Quando os três se aproximaram o bastante, a voz aveludada voltou, agora com uma nota de ironia:
— Baldric, Baldric... como tem coragem de...
— POR QUE VOCÊ NÃO NOS CHAMOU?! — interrompeu o pequeno, gritando de forma tão aguda que o som pareceu rasgar o ar. — QUE INVEJA! Eu nem tive tempo de me arrumar apropriadamente como vocês!
A mulher suspirou, revirando os olhos.
— Você nunca está... huff... arrumado...
Enquanto os dois trocavam provocações, o gigante — que até então parecia um monólito — simplesmente se deixou cair na ponta do balcão. O banco gemeu sob seu peso. Ele apoiou os braços e, com um leve resmungo, adormeceu ali mesmo, como se o sono o tivesse agarrado pela gola.
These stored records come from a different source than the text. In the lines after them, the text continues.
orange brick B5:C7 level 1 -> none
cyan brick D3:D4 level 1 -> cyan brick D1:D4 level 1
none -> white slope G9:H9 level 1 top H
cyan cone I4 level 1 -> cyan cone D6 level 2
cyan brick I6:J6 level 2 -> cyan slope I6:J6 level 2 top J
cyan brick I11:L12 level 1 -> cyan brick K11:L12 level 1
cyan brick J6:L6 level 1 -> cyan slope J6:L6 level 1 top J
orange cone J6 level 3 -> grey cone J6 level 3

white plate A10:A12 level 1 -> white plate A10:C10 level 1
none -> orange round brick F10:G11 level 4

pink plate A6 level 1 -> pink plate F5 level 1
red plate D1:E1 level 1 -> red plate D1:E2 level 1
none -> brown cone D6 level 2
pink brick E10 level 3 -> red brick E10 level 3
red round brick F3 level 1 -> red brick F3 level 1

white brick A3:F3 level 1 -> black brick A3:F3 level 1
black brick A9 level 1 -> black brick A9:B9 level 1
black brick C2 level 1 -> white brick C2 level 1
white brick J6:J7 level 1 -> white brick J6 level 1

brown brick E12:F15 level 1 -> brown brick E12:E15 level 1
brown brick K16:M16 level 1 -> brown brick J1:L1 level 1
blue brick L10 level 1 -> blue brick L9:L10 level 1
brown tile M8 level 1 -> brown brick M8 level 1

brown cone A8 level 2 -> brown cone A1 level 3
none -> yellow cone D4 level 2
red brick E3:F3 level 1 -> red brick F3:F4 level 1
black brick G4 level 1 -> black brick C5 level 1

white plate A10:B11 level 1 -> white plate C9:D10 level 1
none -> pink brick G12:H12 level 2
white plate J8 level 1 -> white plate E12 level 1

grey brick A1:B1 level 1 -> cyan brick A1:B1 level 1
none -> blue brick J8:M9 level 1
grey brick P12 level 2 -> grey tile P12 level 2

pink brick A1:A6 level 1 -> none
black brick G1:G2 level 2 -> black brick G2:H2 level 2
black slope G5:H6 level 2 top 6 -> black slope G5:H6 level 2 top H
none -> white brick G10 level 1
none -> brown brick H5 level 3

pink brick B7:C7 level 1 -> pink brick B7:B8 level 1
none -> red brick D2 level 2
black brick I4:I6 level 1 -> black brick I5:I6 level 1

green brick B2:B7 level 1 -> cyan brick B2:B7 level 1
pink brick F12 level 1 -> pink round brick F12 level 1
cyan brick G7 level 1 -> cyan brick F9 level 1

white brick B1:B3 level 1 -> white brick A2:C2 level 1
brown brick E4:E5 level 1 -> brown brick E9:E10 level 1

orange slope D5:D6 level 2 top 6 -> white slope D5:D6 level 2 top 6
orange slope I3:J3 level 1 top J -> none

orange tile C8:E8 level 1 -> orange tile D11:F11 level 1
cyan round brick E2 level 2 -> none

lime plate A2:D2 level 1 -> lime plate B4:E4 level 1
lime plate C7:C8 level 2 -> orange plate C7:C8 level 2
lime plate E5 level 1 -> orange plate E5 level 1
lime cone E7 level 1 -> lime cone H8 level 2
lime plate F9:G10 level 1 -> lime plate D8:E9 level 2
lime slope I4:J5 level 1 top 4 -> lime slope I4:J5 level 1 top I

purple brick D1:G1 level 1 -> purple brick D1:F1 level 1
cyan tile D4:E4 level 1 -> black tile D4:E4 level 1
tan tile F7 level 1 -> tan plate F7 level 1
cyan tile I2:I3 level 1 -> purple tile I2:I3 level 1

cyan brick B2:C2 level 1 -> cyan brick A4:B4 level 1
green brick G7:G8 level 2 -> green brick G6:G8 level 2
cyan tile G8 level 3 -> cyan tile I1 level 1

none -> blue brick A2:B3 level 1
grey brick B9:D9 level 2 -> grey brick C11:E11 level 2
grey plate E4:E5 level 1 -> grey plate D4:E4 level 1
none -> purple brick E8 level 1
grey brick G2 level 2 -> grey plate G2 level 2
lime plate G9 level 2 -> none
O grupo de Erina observava a cena, atônito. Não sabiam se riam, se se armavam, ou se apenas tentavam entender o que exatamente estava acontecendo.
Ren, percebendo a confusão, levantou-se e tomou a frente.
— Deixem que eu os apresento — disse, fazendo um gesto amplo com a mão. — O bartender e dono deste lugar, Baldric Glutt — O ruivo acenou com a cabeça, exibindo um sorriso sereno, escondido pela barba. — Os atendentes, Venus Allura e Kael Vex — A mulher de olhos púrpura ergueu a mão num cumprimento lento, quase sensual, curvando freneticamente, a mão tremendo como se fosse independente de sua vontade. — E, por fim, o segurança, Morpheos Rest.
No canto, o gigante respondeu apenas com um ronco que fez vibrar os copos no balcão. Ninguém saberia dizer se fora de propósito ou apenas o eco do seu sono profundo.
Baldric então abriu os braços com o mesmo carisma de sempre, a voz grave preenchendo o ambiente:
— Sejam muito bem-vindos à Maçã Encantada.
As luzes amareladas refletiram nos copos, e por um instante, o bar pareceu respirar junto com eles, como se o próprio local tivesse alma.